**** DATA YANG DIBERIKAN ****

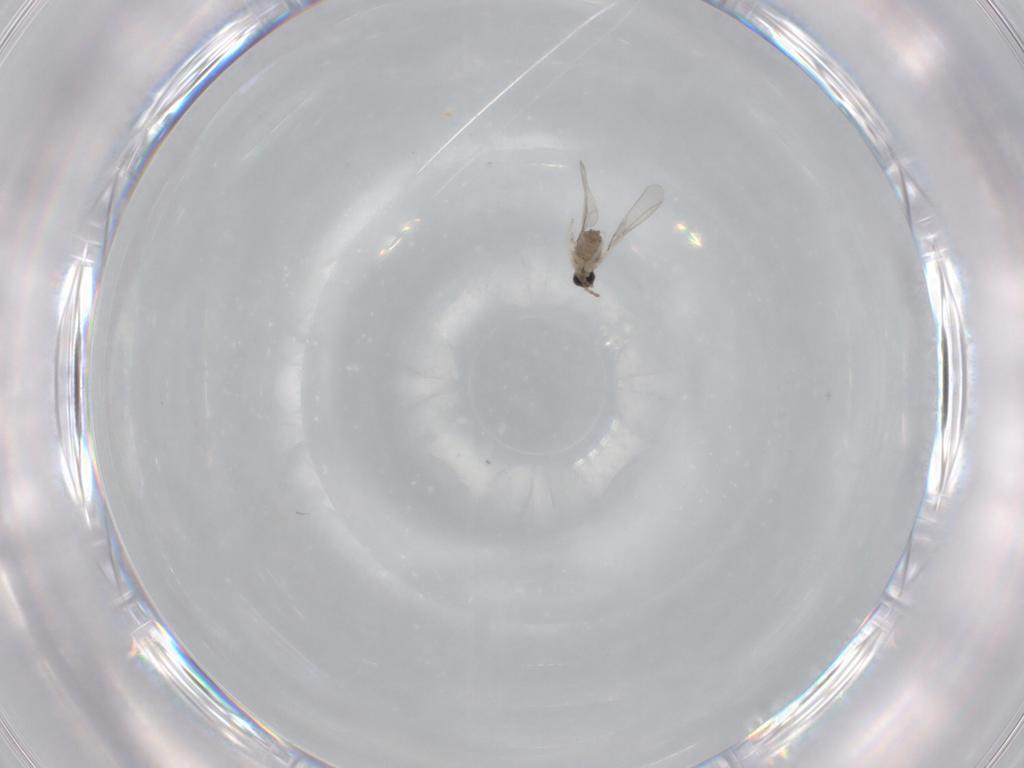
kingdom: Animalia
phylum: Arthropoda
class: Insecta
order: Diptera
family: Cecidomyiidae
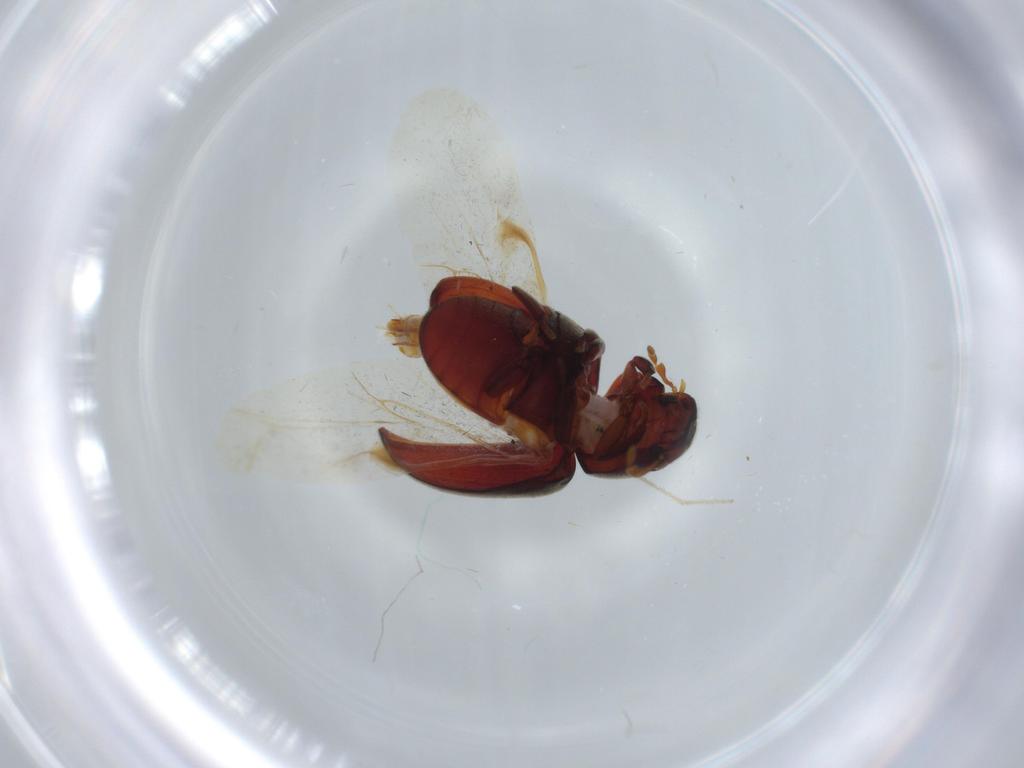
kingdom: Animalia
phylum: Arthropoda
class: Insecta
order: Coleoptera
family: Ptinidae
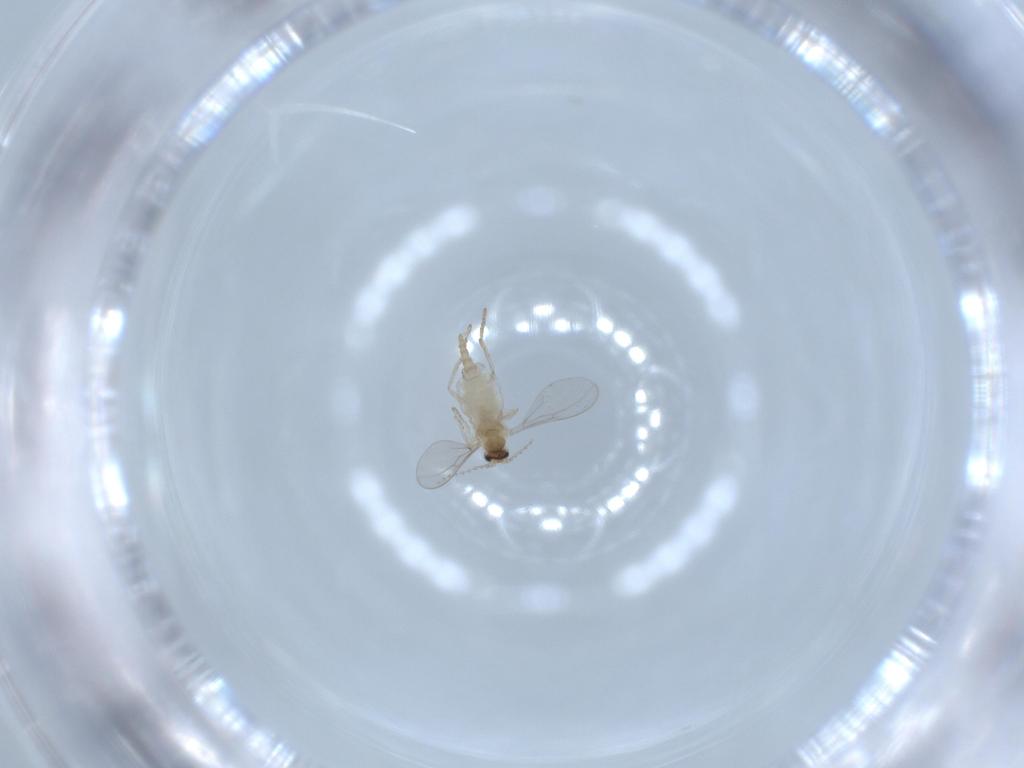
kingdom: Animalia
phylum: Arthropoda
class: Insecta
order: Diptera
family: Cecidomyiidae
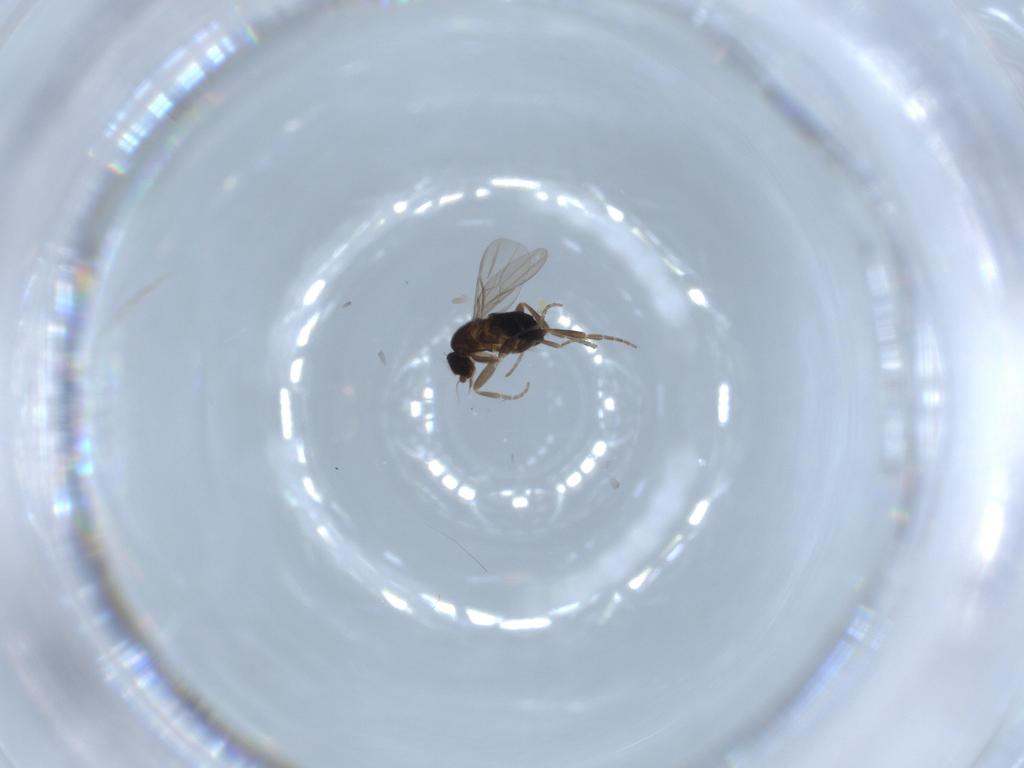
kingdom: Animalia
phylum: Arthropoda
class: Insecta
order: Diptera
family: Phoridae
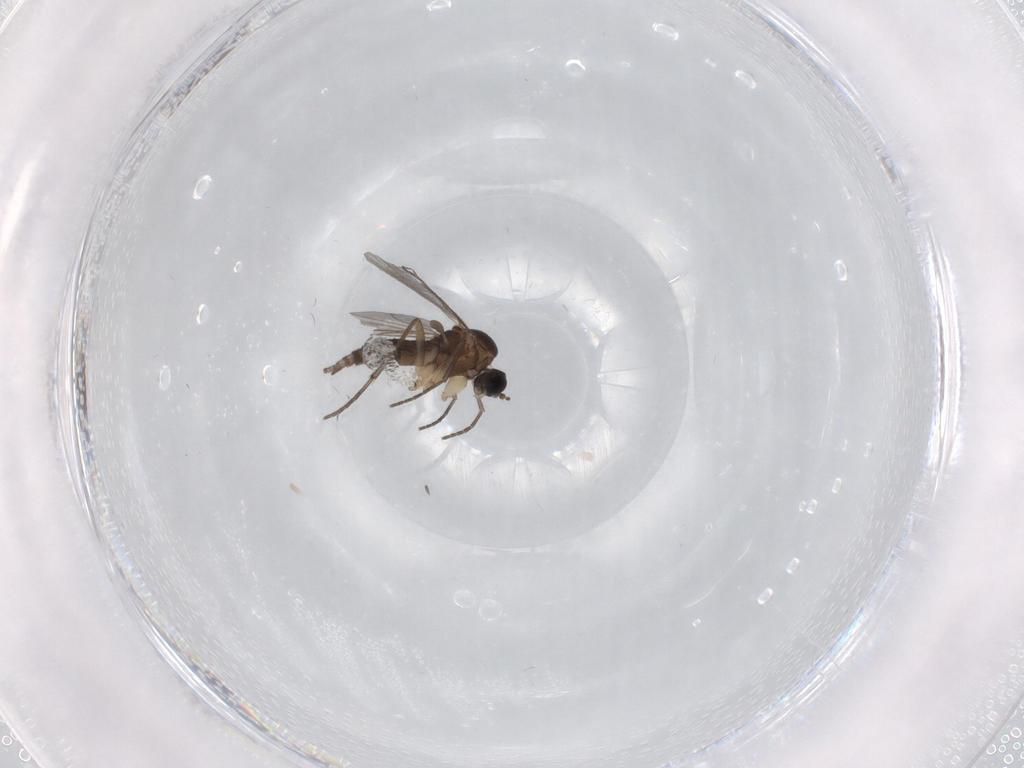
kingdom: Animalia
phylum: Arthropoda
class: Insecta
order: Diptera
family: Sciaridae
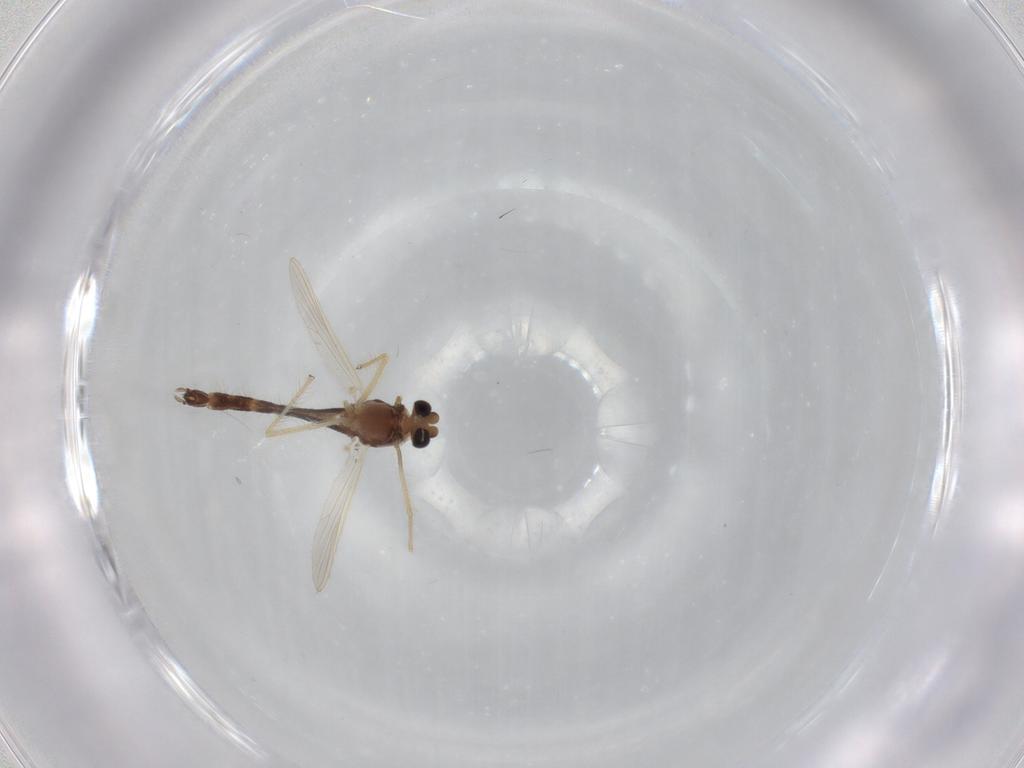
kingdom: Animalia
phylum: Arthropoda
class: Insecta
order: Diptera
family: Chironomidae
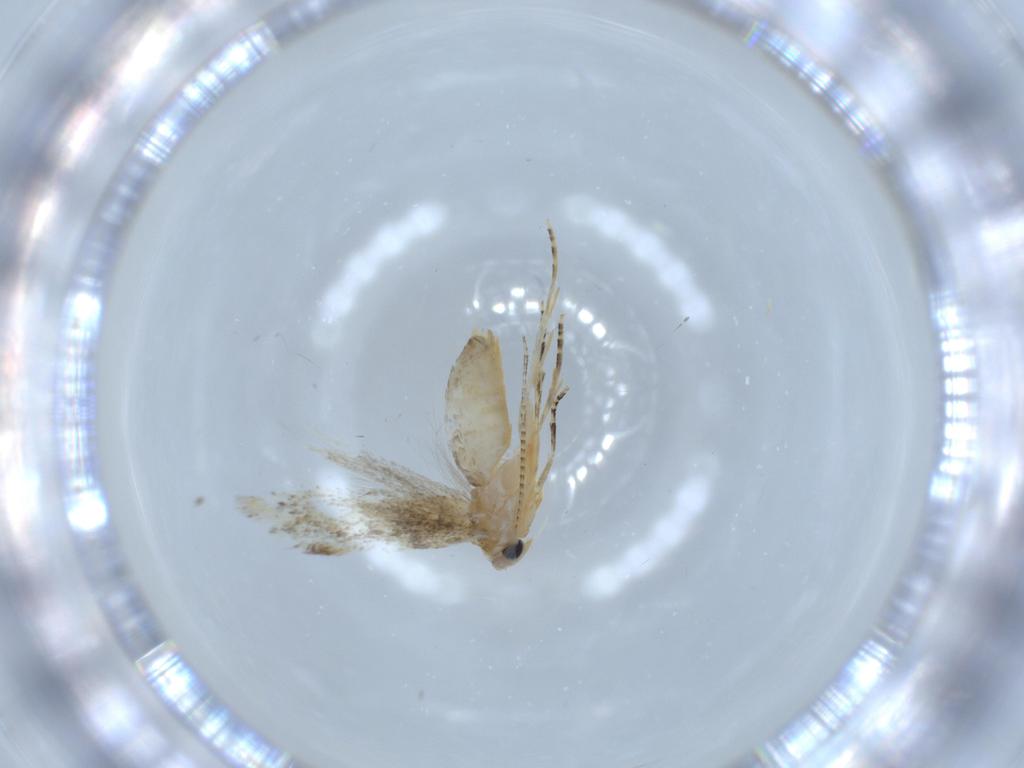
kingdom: Animalia
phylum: Arthropoda
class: Insecta
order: Lepidoptera
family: Bucculatricidae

****

## TUGAS
Salin ulang setiap baris dalam daftar di atas persis seperti aslinya, tanpa menyertakan gambar dalam jawaban.

## JAWABAN
kingdom: Animalia
phylum: Arthropoda
class: Insecta
order: Diptera
family: Cecidomyiidae
kingdom: Animalia
phylum: Arthropoda
class: Insecta
order: Coleoptera
family: Ptinidae
kingdom: Animalia
phylum: Arthropoda
class: Insecta
order: Diptera
family: Cecidomyiidae
kingdom: Animalia
phylum: Arthropoda
class: Insecta
order: Diptera
family: Phoridae
kingdom: Animalia
phylum: Arthropoda
class: Insecta
order: Diptera
family: Sciaridae
kingdom: Animalia
phylum: Arthropoda
class: Insecta
order: Diptera
family: Chironomidae
kingdom: Animalia
phylum: Arthropoda
class: Insecta
order: Lepidoptera
family: Bucculatricidae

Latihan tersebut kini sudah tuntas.